FOLLOW THE MANUFACTURER'S DIRECTIONS FOR TIMING AND METHOD OF APPLICATION. Cover and refrigerate cut fruit until ready to serve. (NOTE: Bananas don't keep as long as the other fruits mentioned — cut close to serving time.)
- Non-perishable foods such as cakes and cookies can be prepared a few days in advance and still will taste good. Or, they can be frozen for longer storage. For more information on freezing baked goods, such as pies, cookies, cakes, etc. visit HERE
3. Special tips for handling meat
- As a general rule-of-thumb, purchase fresh raw meat, poultry or seafood no more than 1 to 2 days before your holiday meal. Freeze for longer storage. These foods may taste freshest if cooked the day of your meal.
- If you have frozen your meat, poultry or seafood, plan time for safe thawing in your refrigerator. Allow approximately 24 hours for each 5 pounds of weight. For turkey, make sure you remove the bag containing the neck and giblets from the body cavities.
- To prevent cross-contamination, thaw or store a package of raw meat, poultry or seafood on a plate on a lower shelf of your refrigerator to prevent its juices from dripping on other foods.

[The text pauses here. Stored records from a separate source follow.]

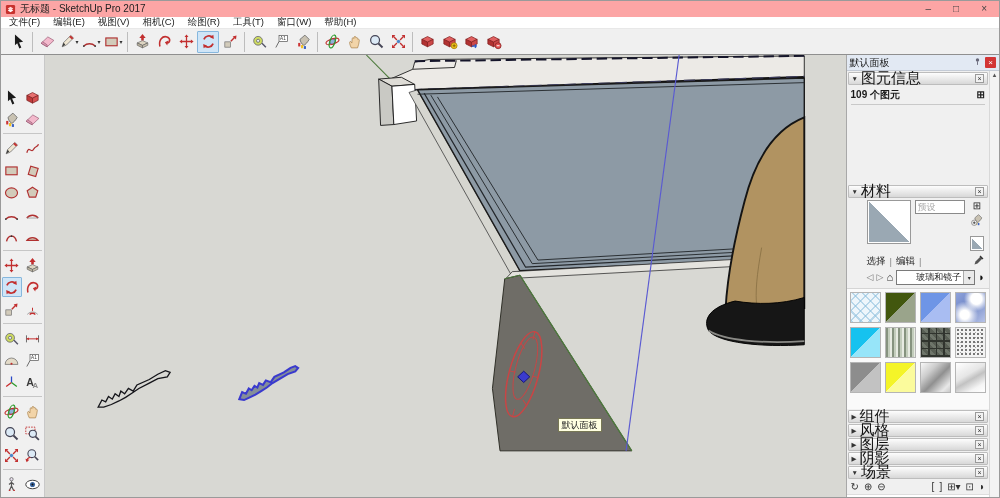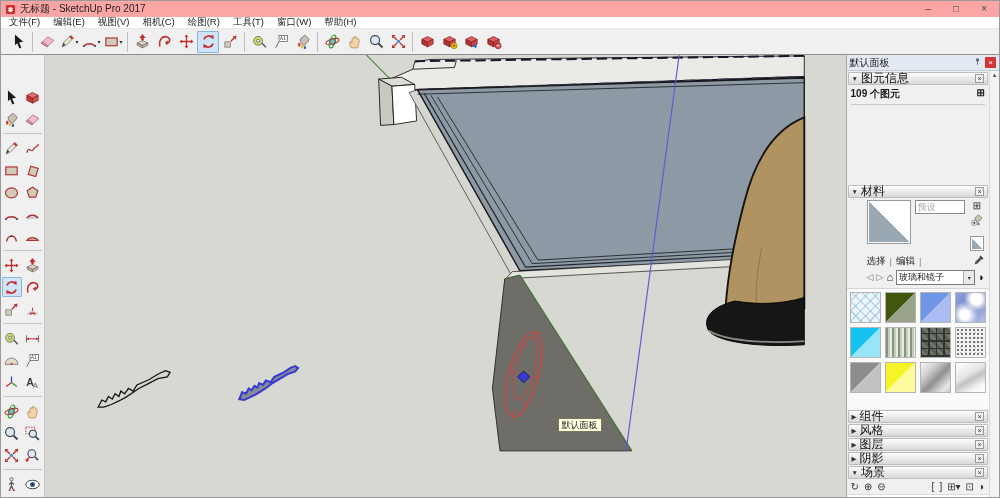--- a/index.html
+++ b/index.html
@@ -50,26 +50,26 @@
   .rp-title .t{flex:1;}
   .rp-close{width:11px;height:11px;background:#d23535;color:#fff;font-size:8px;
             line-height:11px;text-align:center;border-radius:1px;margin-left:3px;}
   .rp-body{flex:1;display:flex;flex-direction:column;margin-right:10px;overflow:hidden;}
   .scrollstrip{position:absolute;right:0;top:16px;bottom:0;width:10px;background:#f3f3f3;
                border-left:1px solid #d8d8d8;font-size:7px;text-align:center;color:#555;}
   .sec-header{height:13px;display:flex;align-items:center;gap:3px;padding:0 3px;
               background:linear-gradient(#fdfdfd,#d8d8d8);border:1px solid #bdbdbd;
               border-radius:1px;margin:1px 1px 0 1px;flex:0 0 auto;}
   .sec-arrow{font-size:6.5px;color:#333;}
-  .sec-label{font-size:12px;color:#111;flex:1;}
+  .sec-label{font-size:15px;color:#111;flex:1;}
   .sec-close{width:9px;height:9px;border:1px solid #9a9a9a;background:#f2f2f2;
              font-size:7px;line-height:8px;text-align:center;color:#333;}
   
   .ei{height:99px;padding:2px 4px;flex:0 0 auto;}
-  .ei-count{display:flex;font-weight:bold;font-size:10px;height:15px;}
+  .ei-count{display:flex;align-items:center;font-weight:bold;font-size:10px;height:15px;}
   .ei-count .sp{flex:1;}
   .pane-toggle{font-size:10px;color:#222;}
   .ei hr{border:none;border-top:1px solid #c9c9c9;margin:2px 0 4px 0;}
   .thumb{border:1px solid #999;box-shadow:inset 0 0 0 1px #fff;}
   .ei-row{display:flex;align-items:flex-start;gap:6px;}
   .ei-thumb{width:30px;height:32px;}
   .layer-row{display:flex;align-items:center;gap:3px;margin-top:2px;flex:1;}
   .combo{display:flex;align-items:center;border:1px solid #7a7a7a;background:#fff;height:14px;}
   .combo .val{flex:1;padding:0 2px;font-size:9px;overflow:hidden;white-space:nowrap;}
   .combo .btn{width:11px;align-self:stretch;background:#e9e9e9;border-left:1px solid #aaa;
@@ -85,21 +85,21 @@
   .mat-name::placeholder{color:#aaa;}
   .mat-icons{width:16px;display:flex;flex-direction:column;align-items:center;gap:2px;}
   .mat-thumb-sm{width:14px;height:15px;margin-top:6px;}
   .mat-tabs{display:flex;align-items:center;height:14px;margin-top:3px;gap:4px;}
   .tab{color:#222;}
   .tab-sep{color:#888;}
   .mat-tabs .sp{flex:1;}
   .mat-nav{display:flex;align-items:center;gap:3px;height:18px;}
   .nav-glyph{color:#777;font-size:9px;}
   .home{color:#333;font-size:11px;}
-  .col-combo{flex:1;height:15px;}
+  .col-combo{flex:1;height:15px;text-align:right;}
   .detail-arrow{font-size:11px;color:#111;}
   
   .swatches{background:#fafafa;border-top:1px solid #d5d5d5;padding:3px;display:flex;
             flex-wrap:wrap;gap:4px;align-content:flex-start;flex:0 0 auto;height:121px;}
   .swatch{width:31px;height:31px;border:1px solid #b5b5b5;}
   
   .scenes-toolbar{height:14px;display:flex;align-items:center;gap:5px;padding:0 4px;
                   flex:0 0 auto;margin-top:1px;}
   .sc-btn{font-size:10px;color:#333;line-height:12px;}
   .sc-btn.right{margin-left:auto;}

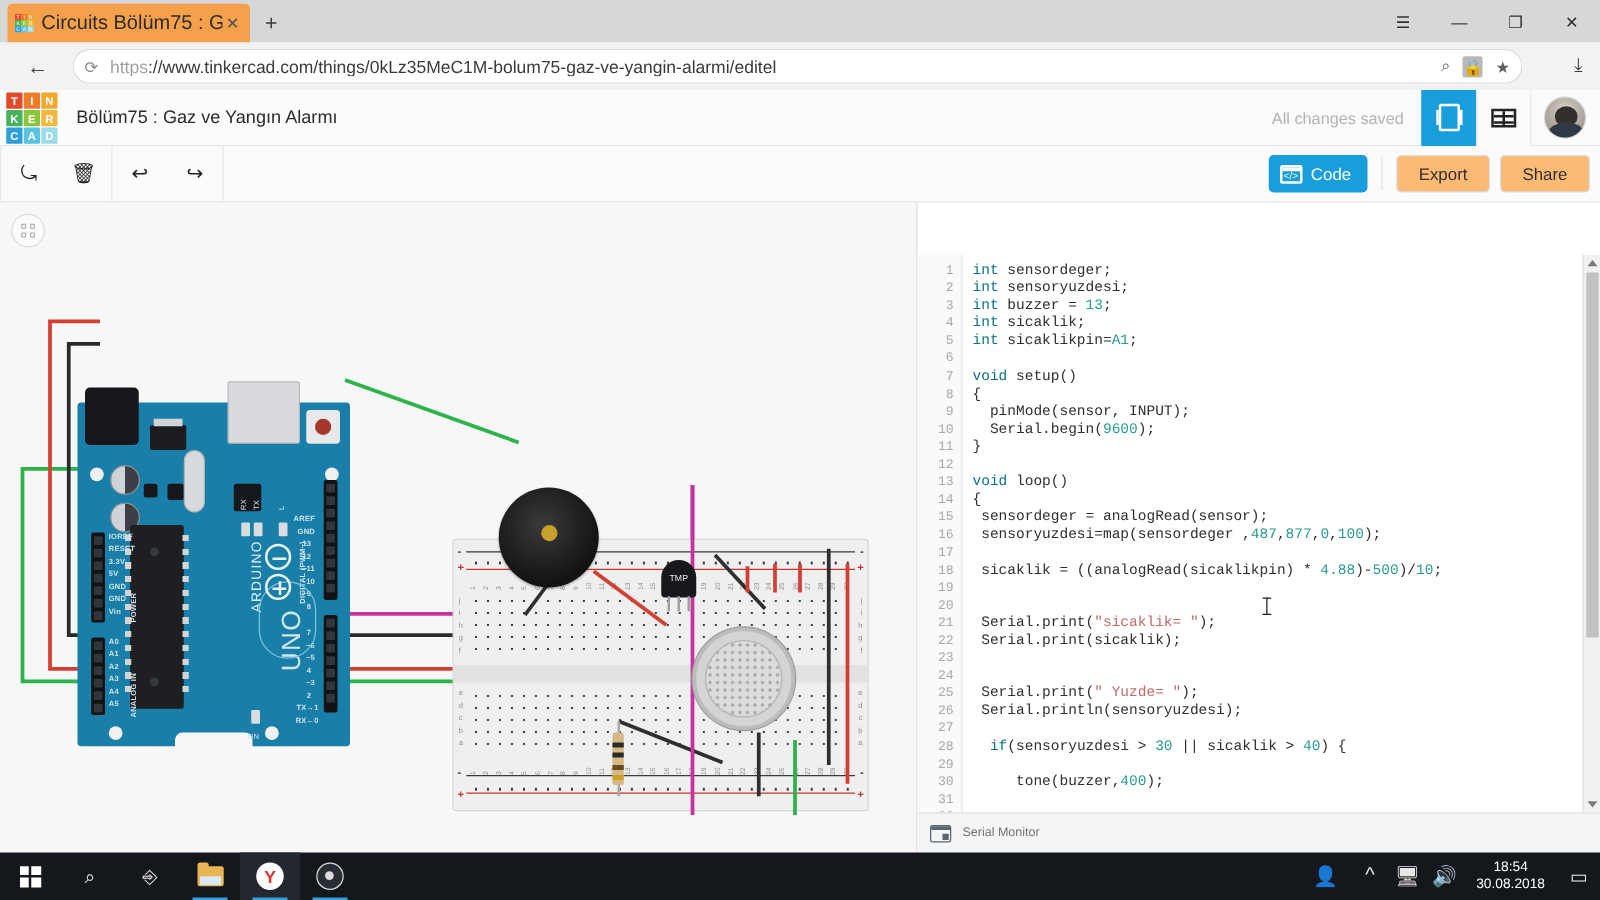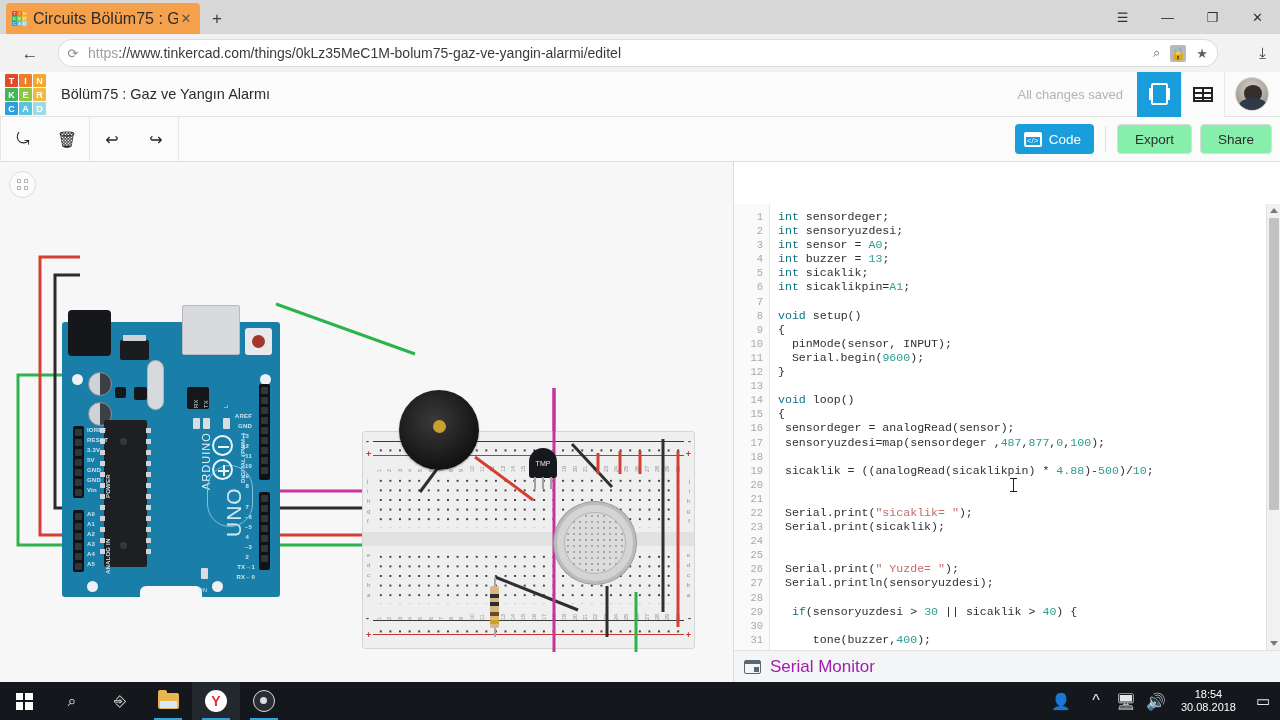--- a/index.html
+++ b/index.html
@@ -151,21 +151,21 @@
     height: 30px; margin-left: 10px; background: #fff; border: 1px solid #d6d6d6;
     border-radius: 4px; display: flex; align-items: center; padding: 0 14px 0 10px;
     font-size: 13.5px; color: #2e2e2e; gap: 9px;
   }
   .play-tri {
     width: 0; height: 0; border-left: 11px solid #3c3c3c;
     border-top: 7px solid transparent; border-bottom: 7px solid transparent;
   }
   .tb-sep { width: 1px; height: 26px; background: #e0e0e0; margin: 0 11px; }
   .plain-btn {
-    height: 30px; background: #86efac; border: 1px solid #dcdcdc; border-radius: 4px;
+    height: 30px; background: #fdba74; border: 1px solid #dcdcdc; border-radius: 4px;
     display: flex; align-items: center; padding: 0 17px; font-size: 13.5px; color: #2e2e2e;
     margin-right: 8px;
   }
 
   
   .workspace {
     position: absolute; top: 162px; left: 0; width: 733px; height: 520px;
     background: #f7f7f7; overflow: hidden;
   }
   .fitview {
@@ -412,21 +412,21 @@
   }
   .sm-icon {
     width: 17px; height: 14px; border: 1.6px solid #5a6672; border-radius: 2px; position: relative;
   }
   .sm-icon::before {
     content:""; position:absolute; left:0; right:0; top:0; height:3.5px; background:#5a6672;
   }
   .sm-icon::after {
     content:""; position:absolute; right:1px; bottom:1px; width:5px; height:5px; background:#5a6672;
   }
-  .sm-text { font-size: 17px; color: #a21caf; }
+  .sm-text { font-size: 10px; color: #737373; }
 
   
   .taskbar {
     position: absolute; bottom: 0; left: 0; width: 1280px; height: 38px;
     background: #14171c; display: flex; align-items: center;
   }
   .tb-item {
     width: 48px; height: 38px; display: flex; align-items: center; justify-content: center;
     position: relative;
   }
@@ -869,21 +869,20 @@
           <div>28</div>
           <div>29</div>
           <div>30</div>
           <div>31</div>
           <div>32</div>
         </div>
       <div class="codearea" id="codearea">
         <div class="caret-mouse"></div>
       <div class="cline"><span class="kw">int</span> sensordeger;</div>
           <div class="cline"><span class="kw">int</span> sensoryuzdesi;</div>
-          <div class="cline"><span class="kw">int</span> sensor = <span class="num">A0</span>;</div>
           <div class="cline"><span class="kw">int</span> buzzer = <span class="num">13</span>;</div>
           <div class="cline"><span class="kw">int</span> sicaklik;</div>
           <div class="cline"><span class="kw">int</span> sicaklikpin=<span class="num">A1</span>;</div>
           <div class="cline">&nbsp;</div>
           <div class="cline"><span class="kw">void</span> setup()</div>
           <div class="cline">{</div>
           <div class="cline">  pinMode(sensor, INPUT);</div>
           <div class="cline">  Serial.begin(<span class="num">9600</span>);</div>
           <div class="cline">}</div>
           <div class="cline">&nbsp;</div>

- If you prepare meat or poultry the day before your meal, divide it into small portions. Then refrigerate in loosely covered shallow containers within 2 hours of cooking — limit depth of meat, etc. to about 2 inches. You can place loosely covered foods in the refrigerator while still warm; cover tightly when food is completely cooled. On the day of your meal, cover the meat with foil and reheat in a 325 - 350°F oven to an internal temperature of 165°F until meat is steaming hot throughout. Add a bit of broth, water or gravy to help keep meat moist.

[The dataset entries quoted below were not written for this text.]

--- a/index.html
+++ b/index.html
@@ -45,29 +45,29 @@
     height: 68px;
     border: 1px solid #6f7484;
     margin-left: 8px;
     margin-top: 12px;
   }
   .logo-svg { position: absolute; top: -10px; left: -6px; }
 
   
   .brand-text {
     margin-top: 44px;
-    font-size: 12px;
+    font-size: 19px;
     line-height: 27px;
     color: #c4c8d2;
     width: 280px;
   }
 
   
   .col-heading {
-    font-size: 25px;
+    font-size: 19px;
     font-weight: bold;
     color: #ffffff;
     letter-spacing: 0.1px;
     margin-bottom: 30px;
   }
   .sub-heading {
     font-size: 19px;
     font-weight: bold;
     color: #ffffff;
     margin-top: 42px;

4. Preparing pumpkin pie ahead of time:
- Pumpkin pie is especially popular around the holidays. A pumpkin pie is a form of custard and must be kept in the refrigerator at 40 degrees F or cooler. Foods which contain eggs, milk, and a high moisture content must be kept refrigerated, as bacteria love to grow in these foods. Avoid letting a pumpkin pie set at room temperature for more than TWO hours. That means it shouldn't sit out more than TWO hours total including after its baked and while waiting to be served.
- (NOTE: Some commercial pumpkin pies that are purchased at room temperature may later need to be refrigerated. Check the label on commercially baked pies for storage requirements. Don't buy pies stored at room temperature if label directions are unclear or missing.)
- If you'd like to get a head start on preparing your pumpkin pie, it's easiest and safest to freeze just your shaped and unbaked pie crust in a freezer- or oven-safe pie pan. Or, purchase an unbaked frozen pie crust already in a pie pan. Then, add the pumpkin filling, mixed according to directions, to the frozen crust just before baking. It takes just a few minutes to mix together the ingredients.
- Unless the directions with your frozen pie crust recommend otherwise, place a baking sheet in your oven and pre-heat your oven to the baking temperature given in your pie recipe. Then place your pie on the hot baking sheet and bake your pie as usual the day of your meal. To save additional time, buy a pie filling with the spices already added, especially if you must buy extra spices just for your pie.
- Instead of making a baked pumpkin pie, consider making a form of pumpkin pie that can be frozen, such as this Ice Cream Pumpkin Pie Recipe.
5. Peeling potatoes the day before cooking
While some nutrients are lost if potatoes are peeled in advance, this is a time-saving step when you have little time to prepare a special meal. Cooks Illustrated experimented with how far in advance you could peel potatoes and store them in cold water in the refrigerator. They concluded you shouldn't peel potatoes more than 24 hours ahead of time if you plan to mash them and no more than 12 hours in advance if you plan to fry them.
6. Save time by setting your table the day before your holiday meal.
Also, set out all food preparation and service utensils. Or, assign children or others to set the table before you eat.